Most audiences will give up sifting through these mixed messages by the time Aunt Rita squires her decades-younger neighbor Jack (Dustin Milligan) on a defiantly dorky date to a California Pizza Kitchen. The scene is about the two bonding over being uncool. But the film’s hummingbird attention span immediately discards its own setup for a throwaway joke where Rita gets jealous that their lunch is interrupted by a hipster babe in a midriff-baring top who also happens to be eating there.

“Mack & Rita” does as little with its ambition to turn Rita and Jack’s romance into an updated “Harold and Maude” as it does with its own grandstanding against agism.
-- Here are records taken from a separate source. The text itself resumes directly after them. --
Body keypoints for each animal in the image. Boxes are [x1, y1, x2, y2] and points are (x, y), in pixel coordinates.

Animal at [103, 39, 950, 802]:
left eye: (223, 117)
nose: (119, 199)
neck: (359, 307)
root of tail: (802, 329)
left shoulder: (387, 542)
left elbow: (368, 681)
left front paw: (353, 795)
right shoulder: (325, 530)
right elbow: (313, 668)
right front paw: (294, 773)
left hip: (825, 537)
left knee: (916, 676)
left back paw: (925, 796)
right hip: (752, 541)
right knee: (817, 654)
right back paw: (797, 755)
Agism is wrong, we’re told. Except when it comes to the shameful fact that Jack continues to skateboard as a man in his early thirties — a hobby that every character, including Rita, agrees is totally lame — in which case agism is totally correct. Momentarily, the film argues that getting old gives Rita the perspective to better stick up for herself — but this thesis, too, about-faces when Rita finds herself cowed into a situation that results in her literally being set on fire.

Keaton does her best with the material. Her own inner youth shines through the character even when the script lets her down, forcing her to wail in distress at the sight of her hair and breasts, or putting her through a punishingly long physical comedy scene where she struggles to use a pilates machine. The film does, at minimum, convince us that most people would want to transform into Keaton if given the opportunity.

Even more so, it convinces us that most actors are ecstatic to work alongside her: Keaton’s presence is the only reason one can imagine that talents like Taylour Paige, Loretta Devine, Wendi Malick, Lois Smith, and Nicole Byer signed on to this project to play the various friends and acquaintances in her orbit, each part more underwritten than the next. As for Rex, essentially cast as a human Voltar machine, he’s a funny blend of scuzzy smooth-talker and baffled inventor when his hand-painted tanning bed zaps the plot into motion. “Time is merely a construct!” he barks. That mantra may help the film go by faster.